Transcribed page contents:
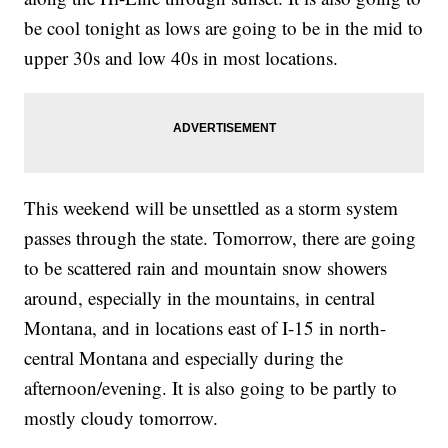
be cool tonight as lows are going to be in the mid to
upper 30s and low 40s in most locations.
This weekend will be unsettled as a storm system
passes through the state. Tomorrow, there are going
to be scattered rain and mountain snow showers
around, especially in the mountains, in central
Montana, and in locations east of I-15 in north-
central Montana and especially during the
afternoon/evening. It is also going to be partly to
mostly cloudy tomorrow.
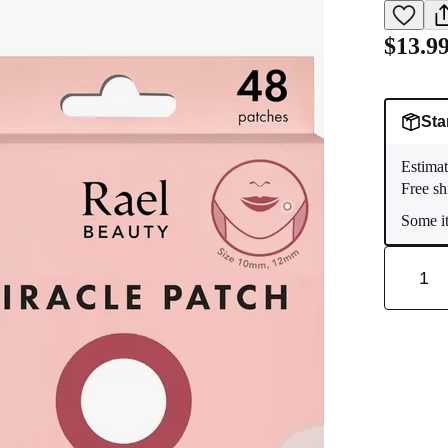
$13.9
Sta
Estimat
Free sh
Some it
1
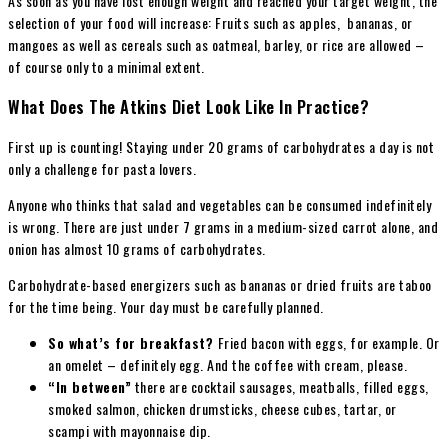
As soon as you have lost enough weight and reached your target weight, the
selection of your food will increase: Fruits such as apples, bananas, or
mangoes as well as cereals such as oatmeal, barley, or rice are allowed –
of course only to a minimal extent.
What Does The Atkins Diet Look Like In Practice?
First up is counting! Staying under 20 grams of carbohydrates a day is not
only a challenge for pasta lovers.
Anyone who thinks that salad and vegetables can be consumed indefinitely
is wrong. There are just under 7 grams in a medium-sized carrot alone, and
onion has almost 10 grams of carbohydrates.
Carbohydrate-based energizers such as bananas or dried fruits are taboo
for the time being. Your day must be carefully planned.
So what’s for breakfast?
Fried bacon with eggs, for example. Or
an omelet – definitely egg. And the coffee with cream, please.
“In between”
there are cocktail sausages, meatballs, filled eggs,
smoked salmon, chicken drumsticks, cheese cubes, tartar, or
scampi with mayonnaise dip.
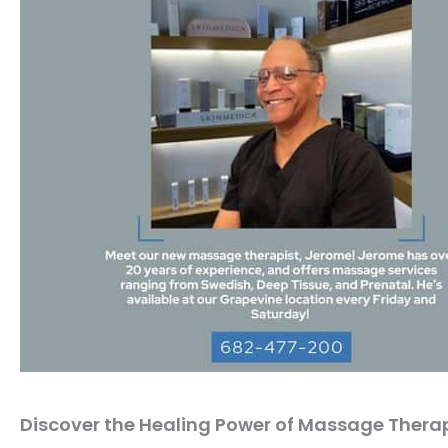
Discover the Healing Power of Massage Thera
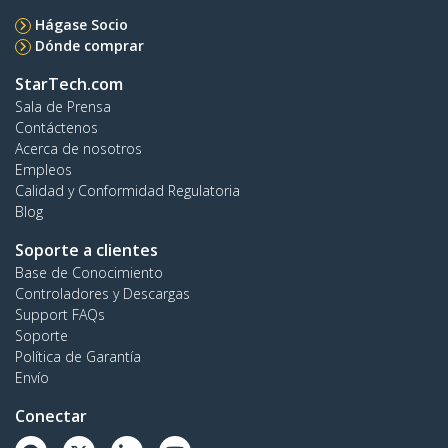
Hágase Socio
Dónde comprar
StarTech.com
Sala de Prensa
Contáctenos
Acerca de nosotros
Empleos
Calidad y Conformidad Regulatoria
Blog
Soporte a clientes
Base de Conocimiento
Controladores y Descargas
Support FAQs
Soporte
Política de Garantía
Envío
Conectar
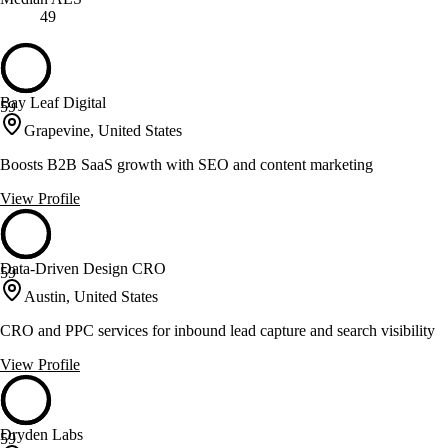
49
Bay Leaf Digital
59
Grapevine, United States
Boosts B2B SaaS growth with SEO and content marketing
View Profile
Data-Driven Design CRO
59
Austin, United States
CRO and PPC services for inbound lead capture and search visibility
View Profile
Dryden Labs
59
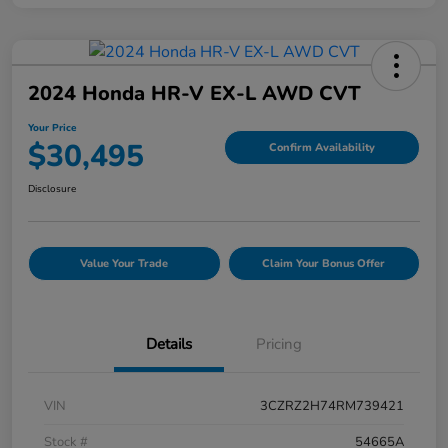
2024 Honda HR-V EX-L AWD CVT
Your Price
$30,495
Confirm Availability
Disclosure
Value Your Trade
Claim Your Bonus Offer
Details
Pricing
VIN
3CZRZ2H74RM739421
Stock #
54665A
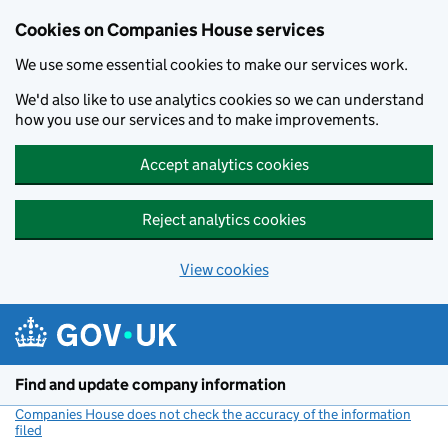
Cookies on Companies House services
We use some essential cookies to make our services work.
We'd also like to use analytics cookies so we can understand
how you use our services and to make improvements.
Accept analytics cookies
Reject analytics cookies
View cookies
Skip to main content
Find and update company information
Companies House does not check the accuracy of the information
filed
(link opens a new window)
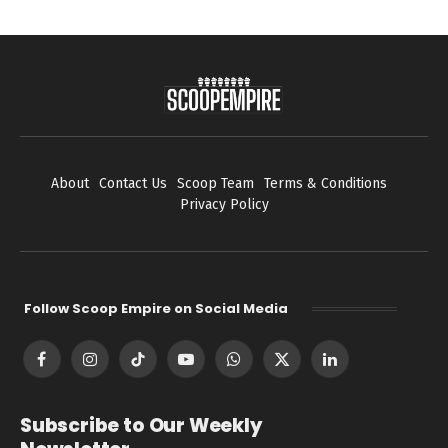
About
Contact Us
Scoop Team
Terms & Conditions
Privacy Policy
Follow Scoop Empire on Social Media
Facebook
Instagram
TikTok
YouTube
WhatsApp
X
LinkedIn
(Twitter)
Subscribe to Our Weekly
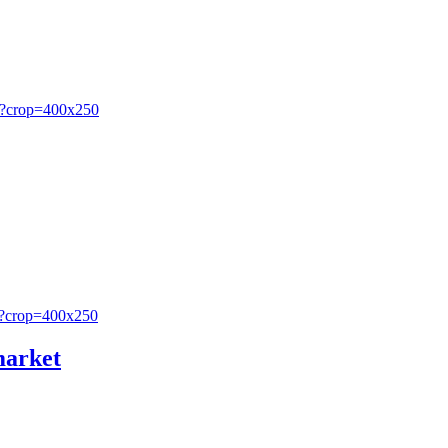
market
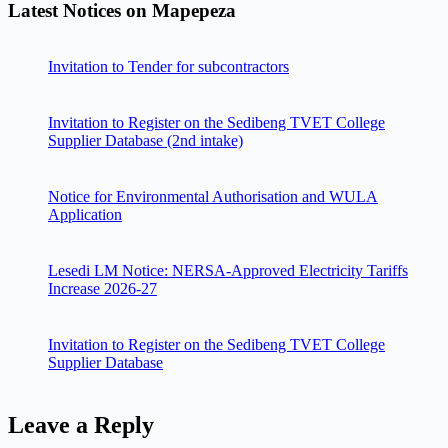
Latest Notices on Mapepeza
Invitation to Tender for subcontractors
Invitation to Register on the Sedibeng TVET College
Supplier Database (2nd intake)
Notice for Environmental Authorisation and WULA
Application
Lesedi LM Notice: NERSA-Approved Electricity Tariffs
Increase 2026-27
Invitation to Register on the Sedibeng TVET College
Supplier Database
Leave a Reply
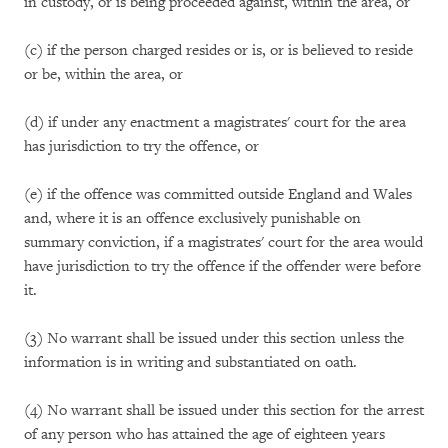
in custody, or is being proceeded against, within the area, or
(c) if the person charged resides or is, or is believed to reside
or be, within the area, or
(d) if under any enactment a magistrates' court for the area
has jurisdiction to try the offence, or
(e) if the offence was committed outside England and Wales
and, where it is an offence exclusively punishable on
summary conviction, if a magistrates' court for the area would
have jurisdiction to try the offence if the offender were before
it.
(3) No warrant shall be issued under this section unless the
information is in writing and substantiated on oath.
(4) No warrant shall be issued under this section for the arrest
of any person who has attained the age of eighteen years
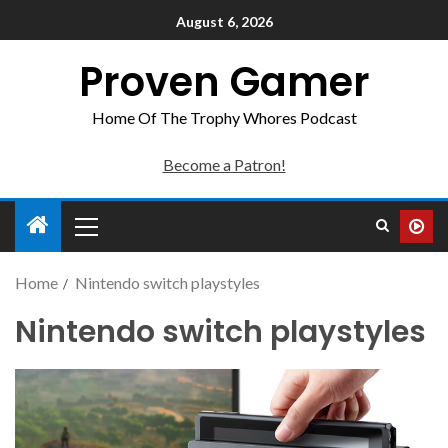
August 6, 2026
Proven Gamer
Home Of The Trophy Whores Podcast
Become a Patron!
Home
Nintendo switch playstyles
Nintendo switch playstyles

▶ **Task statement**: Tally each line above that includes "issued". Reply with the total only.

▶ **Result of the task**: 2